The ESMA has not published the names of these index huggers – or to use their official name, ‘closet index funds’ – and measures are not likely to be taken against them. Or, at least, not by the ESMA – as it believes that this is a task for the national regulators. Peter Ferket, CIO Equities at Robeco, thinks that much of what the study has exposed are remnants of a bygone era – sleeping funds that have forgotten to wake up to a rapidly changing world.
“The ESMA hasn’t provided a list of names, but many of these closet index funds are likely to date from 15 to 20 years ago, when – certainly in Europe – there were very few passive products on the market. So, these funds contain client assets and there is no natural incentive for asset managers to close them. Basically, I think that this is primarily a legacy of our industry's past. The ESMA’s list won't include many funds that have been launched in the past five years.”
Nevertheless, we still can’t overlook the fact that the providers of these funds could have reduced their costs in the interest of their clients, suggests Ferket. “It’s safe to say that these types of funds are much too expensive now. You have to relate the price of an active product to that of a passive solution. Twenty years ago you might have paid 40 or 50 basis points for a global index tracker; now it’s less than 20. This means you can’t ask people to pay 70 basis points for a closet index fund anymore, like you could twenty years ago.”
It's about fair prices, according to Ferket. “The costs of a passive product form the basis for establishing these. Then there should be a reasonable charge for the alpha that you think your fund can generate. And if the passive solution gets cheaper, of course the price of the active alternative should move accordingly.”
By nature closet index funds deviate too little from the index in order to recoup their higher costs. Cremers and Patajisto (Yale University) reached this conclusion in their study into active share (‘How active is your fund manager?’). Recent research by Morningstar confirms their findings: closet index funds achieve the weakest returns of all active investment fund types. This proves once again that the high costs of these funds are unjustifiable.
Nevertheless, many providers of these products seemed to have overlooked that fact that we have entered the 21st century. While passive solutions were getting cheaper and cheaper, they just rested on their laurels. As a result, they are now much more expensive than passive solutions, even though their structure enables them to generate little or no alpha. “We decided to move further away from the index years ago,” explains Ferket. The Robeco Fund is a good example: a globally invested fund with an active share (a percentage that indicates the absolute level of deviation from the benchmark) of above 80%.

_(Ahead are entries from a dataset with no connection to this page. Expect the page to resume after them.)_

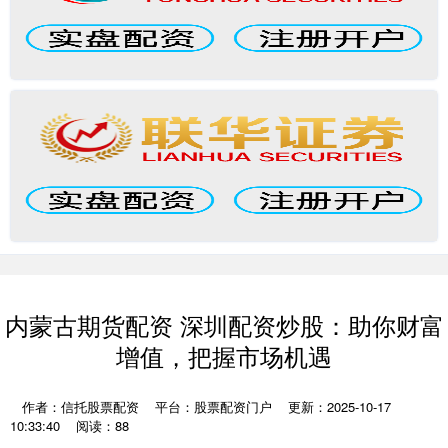
内蒙古期货配资 深圳配资炒股：助你财富
增值，把握市场机遇
作者：信托股票配资
平台：股票配资门户
更新：2025-10-17
10:33:40
阅读：88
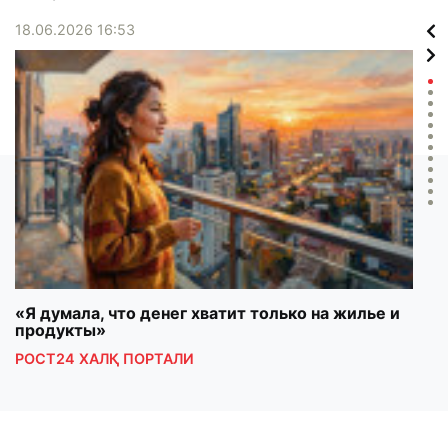
18.06.2026 16:53
12.1
«Я думала, что денег хватит только на жилье и
Maso
продукты»
mala
РОСТ24 ХАЛҚ ПОРТАЛИ
ШУН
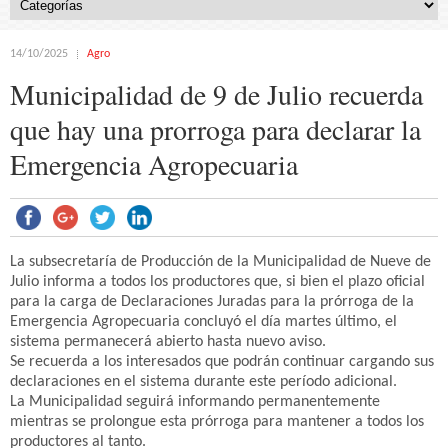
14/10/2025
Agro
Municipalidad de 9 de Julio recuerda
que hay una prorroga para declarar la
Emergencia Agropecuaria
La subsecretaría de Producción de la Municipalidad de Nueve de
Julio informa a todos los productores que, si bien el plazo oficial
para la carga de Declaraciones Juradas para la prórroga de la
Emergencia Agropecuaria concluyó el día martes último, el
sistema permanecerá abierto hasta nuevo aviso.
Se recuerda a los interesados que podrán continuar cargando sus
declaraciones en el sistema durante este período adicional.
La Municipalidad seguirá informando permanentemente
mientras se prolongue esta prórroga para mantener a todos los
productores al tanto.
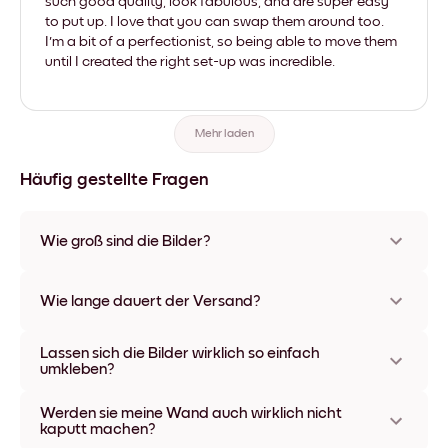
such good quality, look fabulous, and are super easy
to put up. I love that you can swap them around too.
I'm a bit of a perfectionist, so being able to move them
until I created the right set-up was incredible.
Mehr laden
Häufig gestellte Fragen
Wie groß sind die Bilder?
Die Formate starten bei 21x28 cm und gehen bis 56x112 cm.
Erhältlich in verschiedenen Materialien und Rahmenfarben,
Wie lange dauert der Versand?
einschließlich rahmenloser Optionen und Leinwänden.
In der Regel dauert der Versand ca. eine Woche. In manchen
Lassen sich die Bilder wirklich so einfach
Ländern bieten wir auch Expressversand an. Den Trackinglink
umkleben?
bekommst Du nach Bestellaufgabe zugeschickt.
Kinderleicht! Sie sind dafür gemacht, sich mehrfach
Werden sie meine Wand auch wirklich nicht
umpositionieren zu lassen, ohne die Wände dabei zu
kaputt machen?
beschädigen.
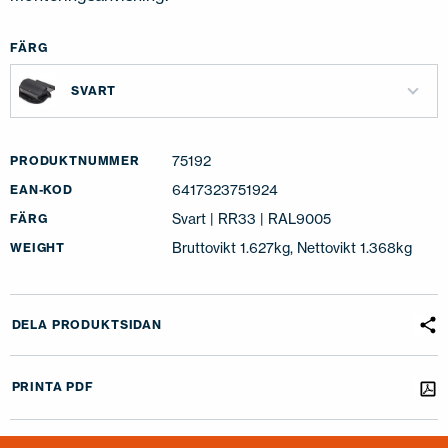
FÄRG
SVART
75192
PRODUKTNUMMER
6417323751924
EAN-KOD
Svart | RR33 | RAL9005
FÄRG
Bruttovikt 1.627kg, Nettovikt 1.368kg
WEIGHT
DELA PRODUKTSIDAN
PRINTA PDF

“We were faced with a choice for this fund: lower the costs or allow the fund to deviate further from the benchmark, with higher expected alpha as a result. We chose the latter,” – a decision that according to Ferket was motivated more by the investment philosophy than by commercial interests.

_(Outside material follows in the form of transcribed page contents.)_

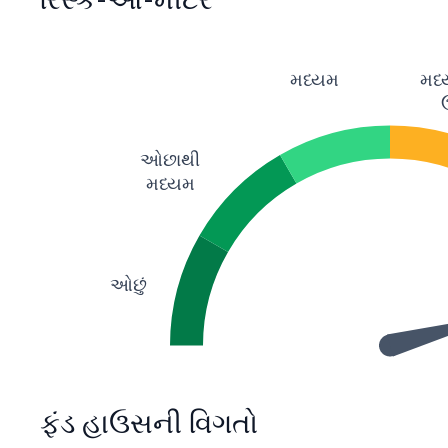
મધ્યમ
મધ્
ઓછાથી
મધ્યમ
ઓછું
ફંડ હાઉસની વિગતો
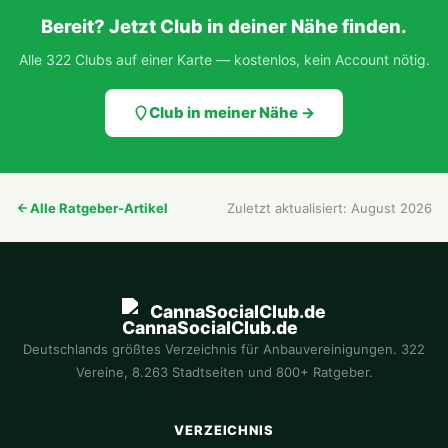
Bereit? Jetzt Club in deiner Nähe finden.
Alle 322 Clubs auf einer Karte — kostenlos, kein Account nötig.
Club in meiner Nähe →
Alle Ratgeber-Artikel
Zuletzt aktualisiert: August 2026
CannaSocialClub.de
Deutschlands größtes Verzeichnis für Anbauvereinigungen. 322
Vereine, 8.263 Stadtseiten und 800+ Ratgeber.
VERZEICHNIS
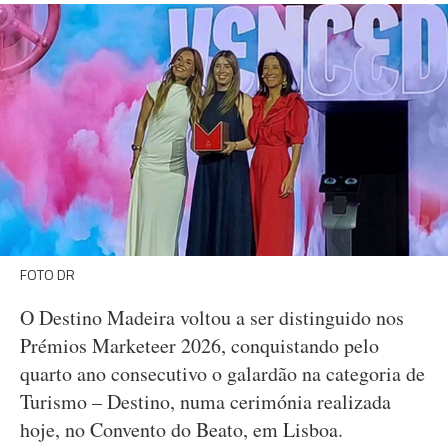
FOTO DR
O Destino Madeira voltou a ser distinguido nos
Prémios Marketeer 2026, conquistando pelo
quarto ano consecutivo o galardão na categoria de
Turismo – Destino, numa cerimónia realizada
hoje, no Convento do Beato, em Lisboa.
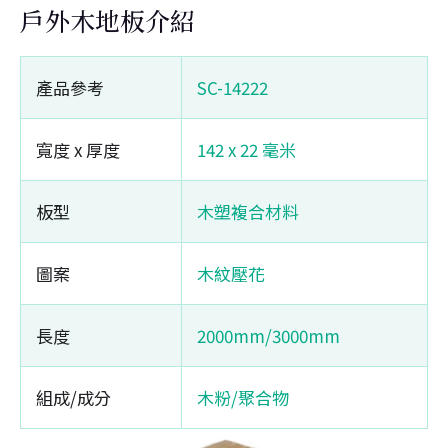
戶外木地板介紹
產品參考
SC-14222
寬度 x 厚度
142 x 22 毫米
板型
木塑複合材料
圖案
木紋壓花
長度
2000mm/3000mm
組成/成分
木粉/聚合物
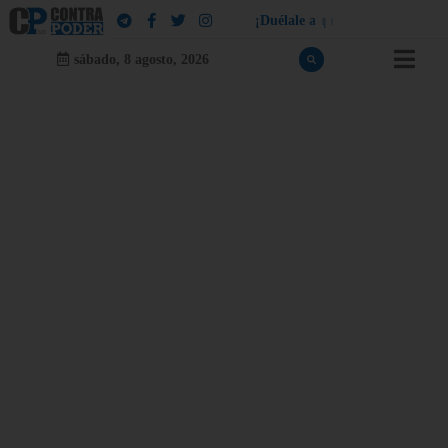
¡
D
u
é
l
a
l
e
a
q
u
i
e
n
l
e
d
u
e
l
a
!
sábado, 8 agosto, 2026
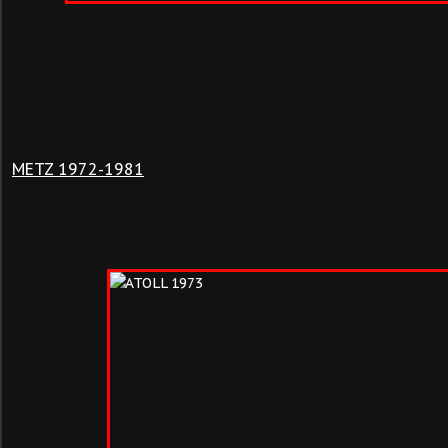
METZ 1972-1981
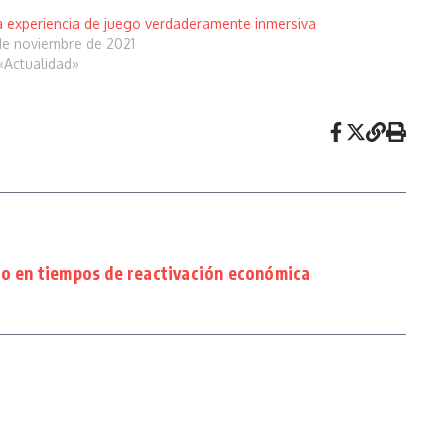
 experiencia de juego verdaderamente inmersiva
de noviembre de 2021
«Actualidad»
io en tiempos de reactivación económica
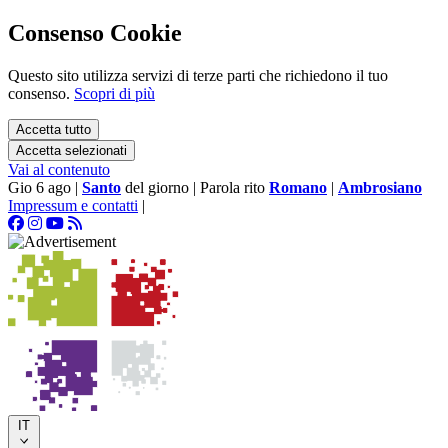
Consenso Cookie
Questo sito utilizza servizi di terze parti che richiedono il tuo
consenso.
Scopri di più
Accetta tutto
Accetta selezionati
Vai al contenuto
Gio 6 ago
|
Santo
del giorno
|
Parola rito
Romano
|
Ambrosiano
Impressum e contatti
|
IT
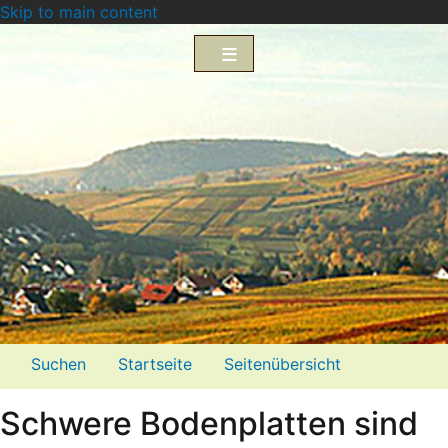
Skip to main content
Menü2
Suchen
Startseite
Seitenübersicht
Impressum
Datenschutzerklärung
Schwere Bodenplatten sind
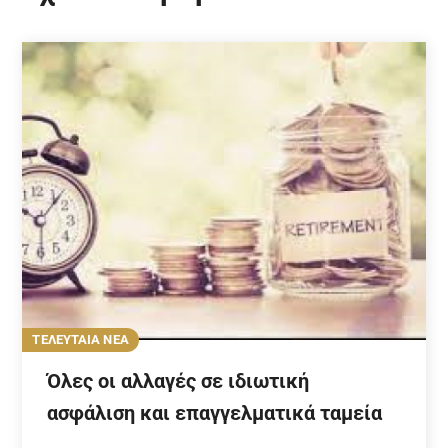
ΤΕΛΕΥΤΑΙΑ ΝΕΑ
Όλες οι αλλαγές σε ιδιωτική
ασφάλιση και επαγγελματικά ταμεία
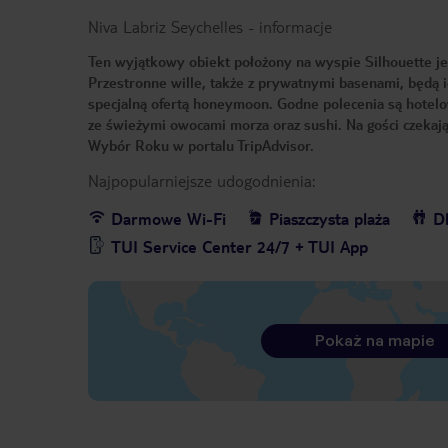
Niva Labriz Seychelles
-
informacje
Ten wyjątkowy obiekt położony na wyspie Silhouette je
Przestronne wille, także z prywatnymi basenami, będą i
specjalną ofertą honeymoon. Godne polecenia są hotelow
ze świeżymi owocami morza oraz sushi. Na gości czekają
Wybór Roku w portalu TripAdvisor.
Najpopularniejsze udogodnienia:
Darmowe Wi-Fi
Piaszczysta plaża
Dl
TUI Service Center 24/7 + TUI App
Pokaż na mapie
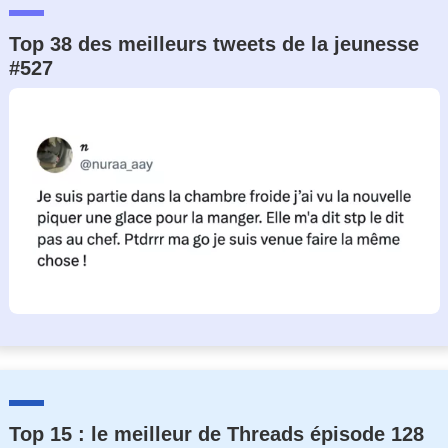
Top 38 des meilleurs tweets de la jeunesse
#527
Top 15 : le meilleur de Threads épisode 128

Currently under pressure from dissatisfied investors and regulators, closet index funds seem to be on the path to extinction. People's perception of their added value has vanished like snow before the sun due to the increased popularity of index trackers and ETFs. And they also seem to have played out their roles in this sector. “Initially there were truly active core products; then passive ones appeared too. But we now know that a combination of the two styles – passive for beta and active for alpha – is more effective than a single core fund.
“By combining ETFs with funds that are truly benchmark-agnostic, you can easily adjust your portfolio to achieve the desired level of active share or tracking error,” explains Ferket. “That’s why at Robeco we focus on both our quant products – a better alternative to passive funds – and on high conviction funds.”

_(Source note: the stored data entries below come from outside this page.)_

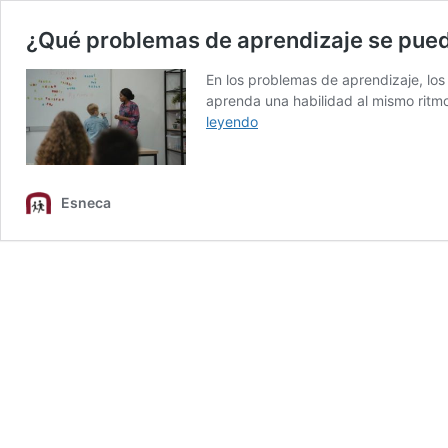
¿Qué problemas de aprendizaje se pued
En los problemas de aprendizaje, los
aprenda una habilidad al mismo ritmo
¿Qué
leyendo
problemas
de
aprendizaje
Esneca
se
pueden
presentar
en
las
primeras
etapas?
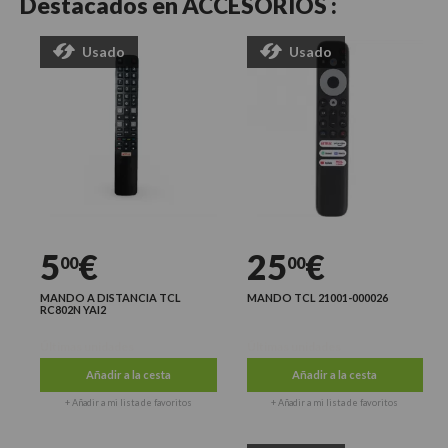
Destacados en
ACCESORIOS :
Usado
Usado
5
€
25
€
00
00
MANDO A DISTANCIA TCL
MANDO TCL 21001-000026
RC802N YAI2
Últimas unidades
Últimas unidades
Añadir a la cesta
Añadir a la cesta
+ Añadir a mi lista de favoritos
+ Añadir a mi lista de favoritos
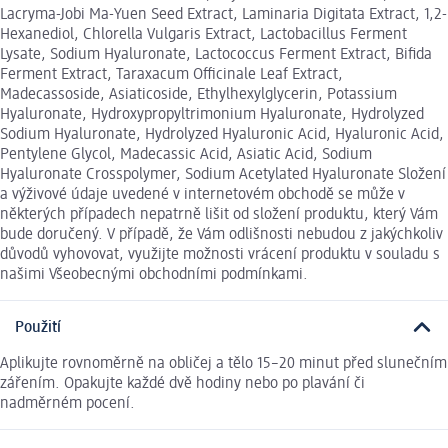
Lacryma-Jobi Ma-Yuen Seed Extract, Laminaria Digitata Extract, 1,2-
Hexanediol, Chlorella Vulgaris Extract, Lactobacillus Ferment
Lysate, Sodium Hyaluronate, Lactococcus Ferment Extract, Bifida
Ferment Extract, Taraxacum Officinale Leaf Extract,
Madecassoside, Asiaticoside, Ethylhexylglycerin, Potassium
Hyaluronate, Hydroxypropyltrimonium Hyaluronate, Hydrolyzed
Sodium Hyaluronate, Hydrolyzed Hyaluronic Acid, Hyaluronic Acid,
Pentylene Glycol, Madecassic Acid, Asiatic Acid, Sodium
Hyaluronate Crosspolymer, Sodium Acetylated Hyaluronate Složení
a výživové údaje uvedené v internetovém obchodě se může v
některých případech nepatrně lišit od složení produktu, který Vám
bude doručený. V případě, že Vám odlišnosti nebudou z jakýchkoliv
důvodů vyhovovat, využijte možnosti vrácení produktu v souladu s
našimi Všeobecnými obchodními podmínkami.
Použití
Aplikujte rovnoměrně na obličej a tělo 15–20 minut před slunečním
zářením. Opakujte každé dvě hodiny nebo po plavání či
nadměrném pocení.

According to Ferket, it is very clear that the increased popularity of ETFs has resulted in a different product range at active managers, where active strategies are becoming increasingly close to hedge funds. Ferket also points out that it is becoming increasingly difficult to differentiate between the different styles in terms of the way they operate. “You used to have core funds, passive products and hedge funds. They were three different worlds. Now you have largely passive at the one end of the product range, high conviction funds at the other end and smart beta in the middle.”
Ferket does not see any significant growth potential for smart beta ETFs. “It’s a bit like the situation with hedge funds at the beginning of this century. The best managers start with them and achieve superior returns, but then they become more mainstream, supply increases and average performance deteriorates, while the risk of upsets at individual providers increases.”
But the increased popularity of smart beta indices is raising the bar for active factor funds. “Value funds or low volatility funds are no longer compared with the MSCI World Index, but with the MSCI Value Index or MSCI Min Vol Index. This means you can no longer just get away with harvesting the value or volatility premium.”
This is the new reality – where active fund managers, hounded by competition from the passive market, are being forced to innovate and continuously re-examine and improve their products. It is a world in which the asset management industry regularly sheds its skin, as it is doing now in the case of closet index funds. And everyone benefits from this.